Source document.

####################

Dask is a free, flexible library for parallel computing in Python. It lets you work on arbitrarily large datasets and dramatically increases the speed of your computations. Dask is composed of two parts:
Dynamic task scheduling optimized for computation. This is similar to Airflow,
Luigi, Celery, or Make, but optimized for interactive computational
workloads.
“Big Data” collections like parallel arrays, dataframes, and lists that extend common interfaces like NumPy, pandas, or Python iterators to larger-than-memory or distributed environments. These parallel collections run on top of dynamic task schedulers.
Familiar Interface
Python has a rich ecosystem of data science libraries including numpy for arrays, pandas for dataframes, xarray for nd-data, and scikit-learn for machine learning. Dask matches those libraries.
Flexible
Sometimes your data doesn’t fit neatly in a dataframe or an array. Or maybe you have already
written a whole piece of your pipeline and you just want to make it faster. That’s what
dask.delayed
is for. Wrap any function with the dask.delayed
decorator
and it will run in parallel.
Python-Native
Dask is written in Python and runs Python for people who want to write in Python and troubleshoot in Python, along with access to the full PyData stack.

####################

Exercise a.
Give as a JSON list of strings, one string per line with blank lines omitted, the part of the records that runs from their first line through the line containing "-0.058944, 0.988568, -1.050688]]", both ends included.
The Dask text and the records have separate origins.

Camera pose estimation data
####################

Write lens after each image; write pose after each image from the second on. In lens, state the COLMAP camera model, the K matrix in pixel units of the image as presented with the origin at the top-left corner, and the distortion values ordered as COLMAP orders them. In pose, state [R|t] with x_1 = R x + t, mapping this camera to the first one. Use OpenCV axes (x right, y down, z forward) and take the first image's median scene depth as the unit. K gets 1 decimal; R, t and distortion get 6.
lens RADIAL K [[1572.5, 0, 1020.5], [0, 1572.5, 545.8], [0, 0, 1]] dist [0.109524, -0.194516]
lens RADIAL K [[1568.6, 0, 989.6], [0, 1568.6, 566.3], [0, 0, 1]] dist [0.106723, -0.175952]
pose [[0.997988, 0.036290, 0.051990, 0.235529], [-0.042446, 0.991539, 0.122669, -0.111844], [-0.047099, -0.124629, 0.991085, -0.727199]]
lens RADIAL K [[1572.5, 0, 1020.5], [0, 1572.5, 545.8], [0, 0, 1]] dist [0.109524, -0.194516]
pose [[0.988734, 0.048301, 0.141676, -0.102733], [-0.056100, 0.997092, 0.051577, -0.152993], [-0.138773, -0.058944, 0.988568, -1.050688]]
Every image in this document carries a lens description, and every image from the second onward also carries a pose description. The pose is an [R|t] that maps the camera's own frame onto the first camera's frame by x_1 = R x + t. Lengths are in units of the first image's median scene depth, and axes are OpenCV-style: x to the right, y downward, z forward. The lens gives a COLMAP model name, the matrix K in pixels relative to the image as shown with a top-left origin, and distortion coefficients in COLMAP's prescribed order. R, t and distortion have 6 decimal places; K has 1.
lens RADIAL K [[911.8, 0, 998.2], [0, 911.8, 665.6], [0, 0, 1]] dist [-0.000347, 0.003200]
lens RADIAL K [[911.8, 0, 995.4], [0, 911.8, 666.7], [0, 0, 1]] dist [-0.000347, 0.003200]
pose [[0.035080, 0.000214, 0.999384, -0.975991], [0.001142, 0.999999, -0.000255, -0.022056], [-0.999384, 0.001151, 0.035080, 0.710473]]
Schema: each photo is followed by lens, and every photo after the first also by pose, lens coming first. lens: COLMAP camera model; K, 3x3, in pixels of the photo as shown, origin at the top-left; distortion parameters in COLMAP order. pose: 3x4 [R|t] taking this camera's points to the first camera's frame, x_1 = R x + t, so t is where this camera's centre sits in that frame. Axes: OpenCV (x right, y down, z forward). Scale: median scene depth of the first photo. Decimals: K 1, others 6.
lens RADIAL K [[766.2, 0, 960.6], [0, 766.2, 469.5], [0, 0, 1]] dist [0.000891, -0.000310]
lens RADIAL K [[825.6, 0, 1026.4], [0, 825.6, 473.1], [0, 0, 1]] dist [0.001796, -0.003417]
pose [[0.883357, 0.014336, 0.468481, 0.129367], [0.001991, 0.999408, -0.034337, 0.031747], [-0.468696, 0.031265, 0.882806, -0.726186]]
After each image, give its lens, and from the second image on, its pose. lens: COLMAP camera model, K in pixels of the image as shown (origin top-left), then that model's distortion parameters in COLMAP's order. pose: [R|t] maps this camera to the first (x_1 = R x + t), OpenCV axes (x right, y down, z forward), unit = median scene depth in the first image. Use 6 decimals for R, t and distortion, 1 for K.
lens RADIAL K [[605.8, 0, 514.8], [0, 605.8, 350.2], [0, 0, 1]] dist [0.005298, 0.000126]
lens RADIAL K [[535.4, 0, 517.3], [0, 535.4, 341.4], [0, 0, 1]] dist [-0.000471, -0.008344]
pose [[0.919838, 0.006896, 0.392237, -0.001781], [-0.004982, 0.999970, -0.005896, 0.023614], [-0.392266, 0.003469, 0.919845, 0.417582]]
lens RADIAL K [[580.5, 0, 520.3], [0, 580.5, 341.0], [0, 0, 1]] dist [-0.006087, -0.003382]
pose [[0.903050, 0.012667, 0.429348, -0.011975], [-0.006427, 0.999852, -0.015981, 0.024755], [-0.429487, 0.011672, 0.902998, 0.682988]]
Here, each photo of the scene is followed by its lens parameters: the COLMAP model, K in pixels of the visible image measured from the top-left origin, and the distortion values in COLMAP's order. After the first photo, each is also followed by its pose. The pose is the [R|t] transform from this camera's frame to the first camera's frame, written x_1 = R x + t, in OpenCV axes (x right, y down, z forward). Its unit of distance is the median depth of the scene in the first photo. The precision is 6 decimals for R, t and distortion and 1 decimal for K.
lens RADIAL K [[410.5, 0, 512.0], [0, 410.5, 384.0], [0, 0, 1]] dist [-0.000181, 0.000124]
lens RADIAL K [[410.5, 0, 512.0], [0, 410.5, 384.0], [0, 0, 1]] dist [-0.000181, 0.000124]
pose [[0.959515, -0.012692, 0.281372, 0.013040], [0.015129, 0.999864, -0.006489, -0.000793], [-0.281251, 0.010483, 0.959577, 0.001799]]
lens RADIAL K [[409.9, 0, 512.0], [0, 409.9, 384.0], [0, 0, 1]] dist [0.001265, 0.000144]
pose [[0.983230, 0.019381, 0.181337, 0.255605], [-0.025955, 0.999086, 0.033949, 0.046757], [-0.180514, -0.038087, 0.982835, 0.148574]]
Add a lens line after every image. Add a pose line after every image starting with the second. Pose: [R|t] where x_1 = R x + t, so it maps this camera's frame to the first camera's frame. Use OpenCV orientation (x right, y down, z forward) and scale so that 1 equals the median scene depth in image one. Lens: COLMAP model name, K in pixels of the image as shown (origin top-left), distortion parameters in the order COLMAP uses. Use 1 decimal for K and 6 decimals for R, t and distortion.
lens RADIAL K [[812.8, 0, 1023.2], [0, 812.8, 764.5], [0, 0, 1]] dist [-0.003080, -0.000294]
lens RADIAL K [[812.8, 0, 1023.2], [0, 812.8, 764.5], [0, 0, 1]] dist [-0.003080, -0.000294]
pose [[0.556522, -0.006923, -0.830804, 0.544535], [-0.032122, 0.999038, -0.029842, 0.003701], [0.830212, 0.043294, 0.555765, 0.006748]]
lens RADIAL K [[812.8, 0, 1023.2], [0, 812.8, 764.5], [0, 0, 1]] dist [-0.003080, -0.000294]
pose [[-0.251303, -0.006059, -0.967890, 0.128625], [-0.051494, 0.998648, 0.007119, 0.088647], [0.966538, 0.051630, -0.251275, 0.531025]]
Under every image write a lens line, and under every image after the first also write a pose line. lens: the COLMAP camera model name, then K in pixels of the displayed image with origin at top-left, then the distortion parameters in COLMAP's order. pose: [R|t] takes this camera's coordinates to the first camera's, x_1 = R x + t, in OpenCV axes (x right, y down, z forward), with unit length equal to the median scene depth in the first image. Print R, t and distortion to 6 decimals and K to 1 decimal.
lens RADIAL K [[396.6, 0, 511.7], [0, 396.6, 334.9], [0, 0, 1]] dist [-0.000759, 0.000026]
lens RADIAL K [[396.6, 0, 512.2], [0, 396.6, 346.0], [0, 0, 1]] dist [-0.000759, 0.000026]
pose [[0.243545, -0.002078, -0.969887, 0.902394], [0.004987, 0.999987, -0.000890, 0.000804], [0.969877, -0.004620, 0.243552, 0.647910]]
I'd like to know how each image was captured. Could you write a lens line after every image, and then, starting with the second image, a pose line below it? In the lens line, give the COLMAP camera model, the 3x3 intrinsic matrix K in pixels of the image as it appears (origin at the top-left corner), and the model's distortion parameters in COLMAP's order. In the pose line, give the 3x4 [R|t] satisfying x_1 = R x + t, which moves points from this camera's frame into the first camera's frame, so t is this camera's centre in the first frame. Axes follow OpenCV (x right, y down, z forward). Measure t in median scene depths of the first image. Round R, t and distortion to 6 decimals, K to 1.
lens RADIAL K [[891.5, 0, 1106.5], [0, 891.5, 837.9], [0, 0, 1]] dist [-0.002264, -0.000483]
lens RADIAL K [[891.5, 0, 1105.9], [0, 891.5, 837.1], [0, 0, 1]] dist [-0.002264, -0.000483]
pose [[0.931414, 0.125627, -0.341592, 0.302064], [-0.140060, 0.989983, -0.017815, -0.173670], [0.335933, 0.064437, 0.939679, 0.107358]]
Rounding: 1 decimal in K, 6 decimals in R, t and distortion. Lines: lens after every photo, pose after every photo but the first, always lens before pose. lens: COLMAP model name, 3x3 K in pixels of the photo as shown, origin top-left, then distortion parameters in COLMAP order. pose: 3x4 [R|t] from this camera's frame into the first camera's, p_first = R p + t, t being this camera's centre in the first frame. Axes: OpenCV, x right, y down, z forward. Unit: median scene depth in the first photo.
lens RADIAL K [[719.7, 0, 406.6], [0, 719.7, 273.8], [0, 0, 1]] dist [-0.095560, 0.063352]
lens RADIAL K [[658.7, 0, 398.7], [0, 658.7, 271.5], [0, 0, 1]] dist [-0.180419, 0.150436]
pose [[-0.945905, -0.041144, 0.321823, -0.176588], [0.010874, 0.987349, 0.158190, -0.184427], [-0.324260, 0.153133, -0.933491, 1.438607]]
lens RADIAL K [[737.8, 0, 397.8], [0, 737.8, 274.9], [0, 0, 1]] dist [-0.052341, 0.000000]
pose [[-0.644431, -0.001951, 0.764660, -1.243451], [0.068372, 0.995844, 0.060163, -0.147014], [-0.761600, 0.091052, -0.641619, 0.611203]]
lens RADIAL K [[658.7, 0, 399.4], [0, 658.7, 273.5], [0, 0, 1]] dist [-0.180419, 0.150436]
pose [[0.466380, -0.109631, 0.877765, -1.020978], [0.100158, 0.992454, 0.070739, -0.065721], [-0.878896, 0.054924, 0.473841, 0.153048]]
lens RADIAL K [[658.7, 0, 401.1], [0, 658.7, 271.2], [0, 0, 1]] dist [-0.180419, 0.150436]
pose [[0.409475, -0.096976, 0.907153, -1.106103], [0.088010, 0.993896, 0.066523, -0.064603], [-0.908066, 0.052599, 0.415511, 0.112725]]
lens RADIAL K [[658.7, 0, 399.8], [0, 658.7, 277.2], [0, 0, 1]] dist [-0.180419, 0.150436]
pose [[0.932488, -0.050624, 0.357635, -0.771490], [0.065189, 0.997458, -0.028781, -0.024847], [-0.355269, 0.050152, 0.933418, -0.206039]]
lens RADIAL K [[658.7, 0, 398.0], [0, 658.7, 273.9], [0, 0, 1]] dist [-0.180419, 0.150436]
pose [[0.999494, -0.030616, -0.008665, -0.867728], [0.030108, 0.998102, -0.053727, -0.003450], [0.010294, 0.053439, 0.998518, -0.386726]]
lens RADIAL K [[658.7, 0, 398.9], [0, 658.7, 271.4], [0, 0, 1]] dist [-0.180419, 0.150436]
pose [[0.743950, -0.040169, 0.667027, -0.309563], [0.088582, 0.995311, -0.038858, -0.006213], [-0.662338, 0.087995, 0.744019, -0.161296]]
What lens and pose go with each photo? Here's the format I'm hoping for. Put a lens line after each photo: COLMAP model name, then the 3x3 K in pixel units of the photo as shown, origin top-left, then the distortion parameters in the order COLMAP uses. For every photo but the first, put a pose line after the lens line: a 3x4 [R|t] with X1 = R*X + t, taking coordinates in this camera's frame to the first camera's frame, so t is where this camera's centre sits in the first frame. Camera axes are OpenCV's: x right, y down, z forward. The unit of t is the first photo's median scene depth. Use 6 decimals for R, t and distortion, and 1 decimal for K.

####################

Exercise b.
Take the text on the Dask library further, continuing from its last sentence.

Written reply a.
[
  "Write lens after each image; write pose after each image from the second on. In lens, state the COLMAP camera model, the K matrix in pixel units of the image as presented with the origin at the top-left corner, and the distortion values ordered as COLMAP orders them. In pose, state [R|t] with x_1 = R x + t, mapping this camera to the first one. Use OpenCV axes (x right, y down, z forward) and take the first image's median scene depth as the unit. K gets 1 decimal; R, t and distortion get 6.",
  "lens RADIAL K [[1572.5, 0, 1020.5], [0, 1572.5, 545.8], [0, 0, 1]] dist [0.109524, -0.194516]",
  "lens RADIAL K [[1568.6, 0, 989.6], [0, 1568.6, 566.3], [0, 0, 1]] dist [0.106723, -0.175952]",
  "pose [[0.997988, 0.036290, 0.051990, 0.235529], [-0.042446, 0.991539, 0.122669, -0.111844], [-0.047099, -0.124629, 0.991085, -0.727199]]",
  "lens RADIAL K [[1572.5, 0, 1020.5], [0, 1572.5, 545.8], [0, 0, 1]] dist [0.109524, -0.194516]",
  "pose [[0.988734, 0.048301, 0.141676, -0.102733], [-0.056100, 0.997092, 0.051577, -0.152993], [-0.138773, -0.058944, 0.988568, -1.050688]]"
]

Written reply b.
Fast
Scale up and easily run on clusters with 1000s of cores or scale down to run on a laptop in a single process. Dask simplifies the big data workflow and its excellent single-machine performance speeds up the prototyping stage, and leads to faster model deployment.
What makes up Dask
The Dask framework has a number of valuable components, including:
Data Collections
Dask has data collections that use similar API calls to popular types like pandas DataFrames and NumPy ndarrays, however on the backend they are distributed across workers. This allows users to get the speed and memory benefits of distributed computing while using the same programming styles they are used to.
Task Scheduling
Dask can easily take a set of tasks which normally would have run sequentially and distribute them to a collection of workers. If you have code where tasks could be computed concurrently then you can use Dask to easily parallelize them.
Machine Learning Support
Dask can be used in many ways for machine learning. The Dask ML library provides distributed support for tasks like cross validation and hyperparameter tuning, and libraries like XGBoost and LightGBM can be run directly on a Dask cluster of workers.
Blog post: What is Dask?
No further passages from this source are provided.